■ **WHAT YOU WILL DO**: Once you find the line with "thumb cmc: (239, 247)" in the entries below, print it and each line after it up to and including the line with "middle tip: (73, 890)", exactly, without pictures.

■ **INFORMATION PROVIDED**:
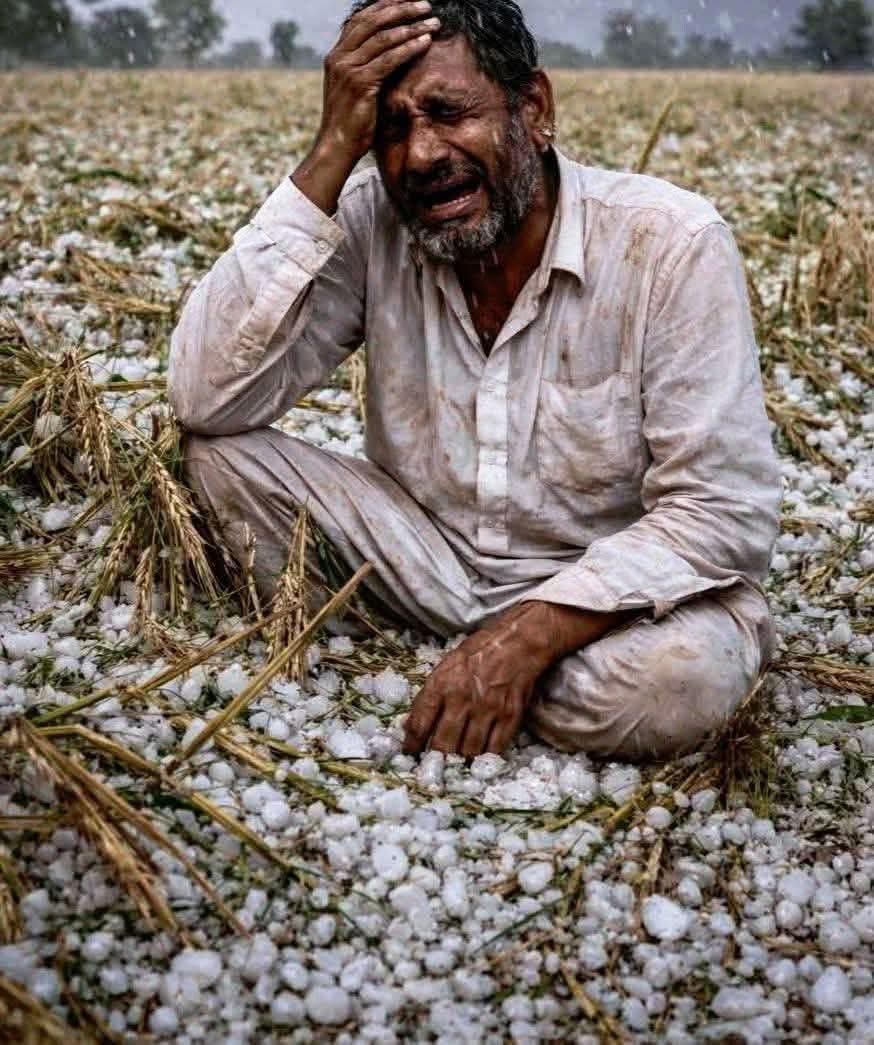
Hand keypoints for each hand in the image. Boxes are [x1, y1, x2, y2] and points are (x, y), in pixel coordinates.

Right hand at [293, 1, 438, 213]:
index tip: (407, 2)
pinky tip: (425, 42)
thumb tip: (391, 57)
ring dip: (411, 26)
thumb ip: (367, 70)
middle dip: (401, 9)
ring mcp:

...

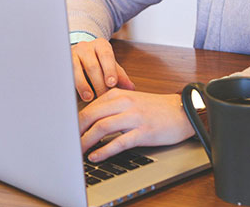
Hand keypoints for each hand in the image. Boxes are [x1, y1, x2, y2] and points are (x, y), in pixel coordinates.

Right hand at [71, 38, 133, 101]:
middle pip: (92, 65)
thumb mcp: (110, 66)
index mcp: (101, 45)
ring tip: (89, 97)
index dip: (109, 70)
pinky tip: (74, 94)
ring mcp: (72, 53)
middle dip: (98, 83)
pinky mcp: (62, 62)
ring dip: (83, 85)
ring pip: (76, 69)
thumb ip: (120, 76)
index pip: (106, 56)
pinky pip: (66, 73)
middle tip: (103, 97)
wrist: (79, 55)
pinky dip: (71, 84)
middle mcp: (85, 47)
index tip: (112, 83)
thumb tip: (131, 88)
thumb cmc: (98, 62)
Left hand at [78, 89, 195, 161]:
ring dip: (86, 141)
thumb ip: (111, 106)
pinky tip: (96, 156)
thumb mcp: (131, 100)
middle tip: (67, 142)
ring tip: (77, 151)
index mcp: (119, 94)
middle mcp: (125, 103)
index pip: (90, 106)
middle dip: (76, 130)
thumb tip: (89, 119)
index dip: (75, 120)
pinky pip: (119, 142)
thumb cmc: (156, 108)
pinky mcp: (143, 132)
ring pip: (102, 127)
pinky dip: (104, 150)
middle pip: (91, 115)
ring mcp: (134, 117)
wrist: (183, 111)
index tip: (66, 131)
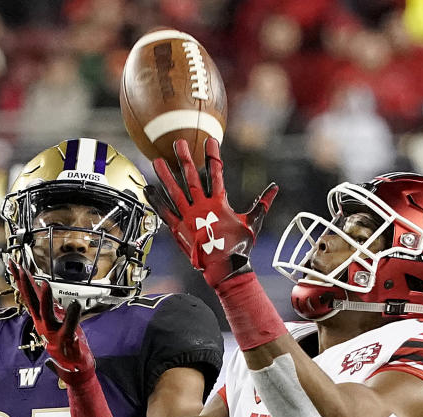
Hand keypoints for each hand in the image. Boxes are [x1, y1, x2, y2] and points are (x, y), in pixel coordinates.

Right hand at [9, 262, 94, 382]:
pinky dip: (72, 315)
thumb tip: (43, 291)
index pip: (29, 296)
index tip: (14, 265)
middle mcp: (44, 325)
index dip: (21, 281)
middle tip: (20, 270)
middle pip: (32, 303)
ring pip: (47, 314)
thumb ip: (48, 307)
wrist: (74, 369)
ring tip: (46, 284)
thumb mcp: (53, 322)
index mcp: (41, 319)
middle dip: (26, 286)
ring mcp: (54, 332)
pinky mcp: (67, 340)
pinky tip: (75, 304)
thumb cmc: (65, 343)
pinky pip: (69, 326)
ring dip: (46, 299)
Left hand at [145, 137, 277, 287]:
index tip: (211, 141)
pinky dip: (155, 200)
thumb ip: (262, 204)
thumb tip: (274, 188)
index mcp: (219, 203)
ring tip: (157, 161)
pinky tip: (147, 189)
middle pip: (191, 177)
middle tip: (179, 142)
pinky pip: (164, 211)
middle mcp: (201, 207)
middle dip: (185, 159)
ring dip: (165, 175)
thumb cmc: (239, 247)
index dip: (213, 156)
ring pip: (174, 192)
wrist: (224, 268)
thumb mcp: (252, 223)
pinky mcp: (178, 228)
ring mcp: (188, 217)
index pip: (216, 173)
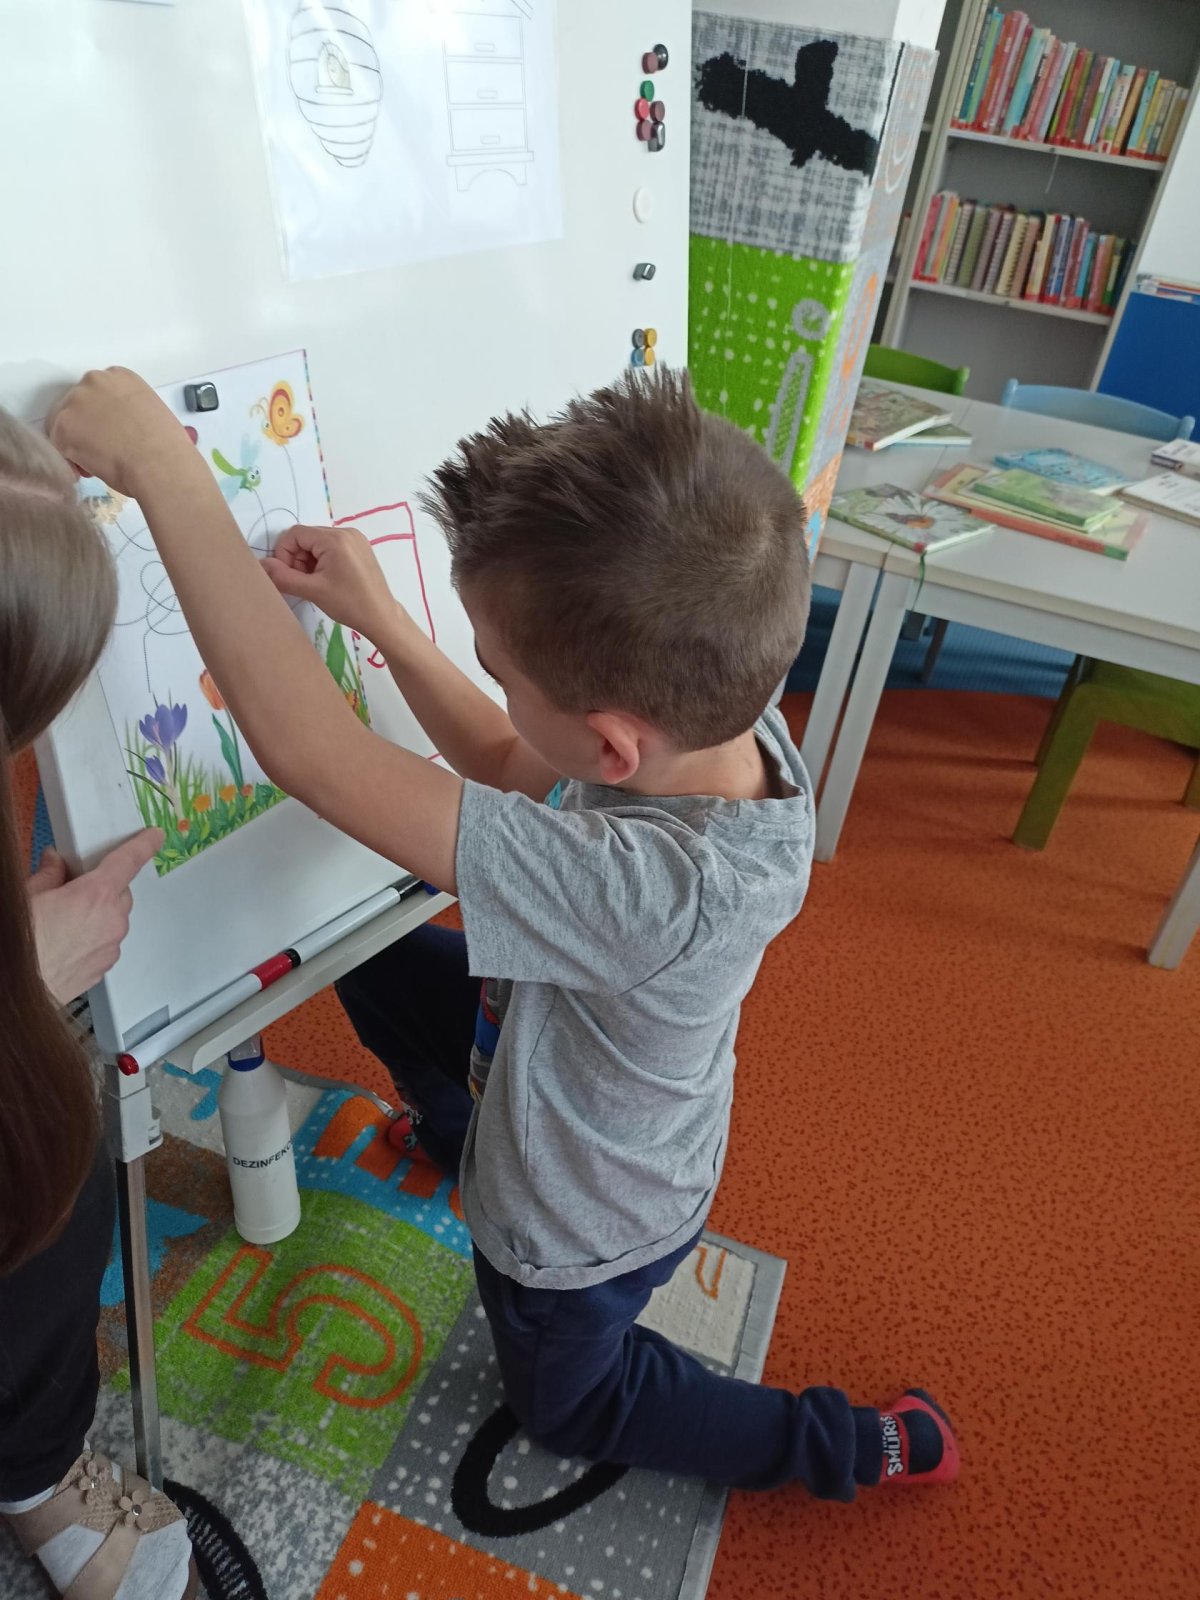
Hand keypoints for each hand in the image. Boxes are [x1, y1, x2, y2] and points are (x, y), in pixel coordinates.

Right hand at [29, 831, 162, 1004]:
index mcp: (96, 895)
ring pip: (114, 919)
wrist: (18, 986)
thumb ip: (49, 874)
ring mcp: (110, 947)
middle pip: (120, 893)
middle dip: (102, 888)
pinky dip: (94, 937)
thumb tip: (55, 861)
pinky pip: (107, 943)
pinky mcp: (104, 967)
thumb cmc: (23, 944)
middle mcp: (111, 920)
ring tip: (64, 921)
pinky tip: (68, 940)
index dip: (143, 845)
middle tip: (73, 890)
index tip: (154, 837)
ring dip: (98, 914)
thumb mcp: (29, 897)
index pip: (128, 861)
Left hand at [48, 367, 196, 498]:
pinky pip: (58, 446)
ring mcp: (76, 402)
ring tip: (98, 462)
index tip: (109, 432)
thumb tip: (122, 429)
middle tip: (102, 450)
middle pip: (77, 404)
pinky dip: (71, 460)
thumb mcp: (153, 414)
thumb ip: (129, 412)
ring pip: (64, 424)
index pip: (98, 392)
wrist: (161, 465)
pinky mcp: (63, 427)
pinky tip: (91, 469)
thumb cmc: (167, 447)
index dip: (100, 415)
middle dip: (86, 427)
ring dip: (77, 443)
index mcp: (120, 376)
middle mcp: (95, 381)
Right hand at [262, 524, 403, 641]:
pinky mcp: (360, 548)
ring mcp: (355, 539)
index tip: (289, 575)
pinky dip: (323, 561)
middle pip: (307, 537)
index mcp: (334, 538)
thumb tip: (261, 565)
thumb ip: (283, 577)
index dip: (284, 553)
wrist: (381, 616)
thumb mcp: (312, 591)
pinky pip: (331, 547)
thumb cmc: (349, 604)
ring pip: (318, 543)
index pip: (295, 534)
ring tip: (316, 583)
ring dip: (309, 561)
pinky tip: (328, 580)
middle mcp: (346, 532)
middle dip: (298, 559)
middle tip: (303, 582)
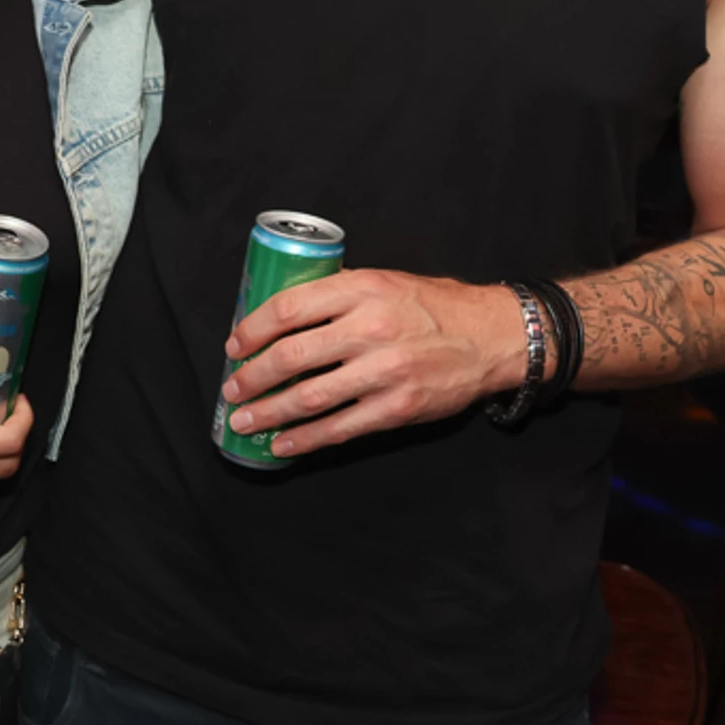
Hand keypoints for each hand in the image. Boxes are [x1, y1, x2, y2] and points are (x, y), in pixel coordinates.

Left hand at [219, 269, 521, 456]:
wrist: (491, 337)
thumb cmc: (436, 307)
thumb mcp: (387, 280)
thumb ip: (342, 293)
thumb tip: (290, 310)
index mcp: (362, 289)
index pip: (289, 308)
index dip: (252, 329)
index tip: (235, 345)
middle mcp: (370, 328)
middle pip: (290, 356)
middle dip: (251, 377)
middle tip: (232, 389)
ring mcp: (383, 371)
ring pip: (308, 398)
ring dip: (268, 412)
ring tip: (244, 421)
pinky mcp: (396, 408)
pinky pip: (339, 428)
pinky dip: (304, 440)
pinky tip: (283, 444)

...

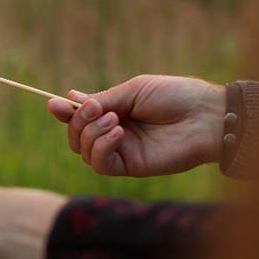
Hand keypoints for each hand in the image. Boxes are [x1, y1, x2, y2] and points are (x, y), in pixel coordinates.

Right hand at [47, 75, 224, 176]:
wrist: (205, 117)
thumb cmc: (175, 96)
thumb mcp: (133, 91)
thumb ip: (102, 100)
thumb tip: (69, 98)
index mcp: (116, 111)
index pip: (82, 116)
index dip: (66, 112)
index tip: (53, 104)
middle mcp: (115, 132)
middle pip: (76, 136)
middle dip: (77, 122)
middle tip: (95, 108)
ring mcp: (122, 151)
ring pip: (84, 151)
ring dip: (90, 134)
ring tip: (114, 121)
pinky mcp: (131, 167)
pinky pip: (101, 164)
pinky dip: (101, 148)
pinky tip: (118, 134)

■ **SOLVED EXERCISE**:
thumb cmc: (239, 247)
index dip: (213, 156)
ring pip: (174, 192)
wrist: (224, 268)
thumb mcp: (252, 223)
pinky mcp: (178, 228)
ring mcp: (188, 217)
index pip: (216, 173)
Hand keypoints for each hand in the image. Boxes are [x1, y1, x2, y2] and points are (x, y), in pixel coordinates.

Right hand at [29, 831, 162, 1004]:
index mcp: (96, 895)
ring pip: (114, 919)
wrist: (18, 986)
thumb ip: (49, 874)
ring mcp: (110, 947)
middle pip: (120, 893)
middle dip: (102, 888)
pinky dip: (94, 937)
thumb tip: (55, 861)
pinky pip: (107, 943)
pinky mcp: (104, 967)
thumb cmc: (23, 944)
middle mcp: (111, 920)
ring tip: (64, 921)
pinky tip: (68, 940)
index dip: (143, 845)
middle tip: (73, 890)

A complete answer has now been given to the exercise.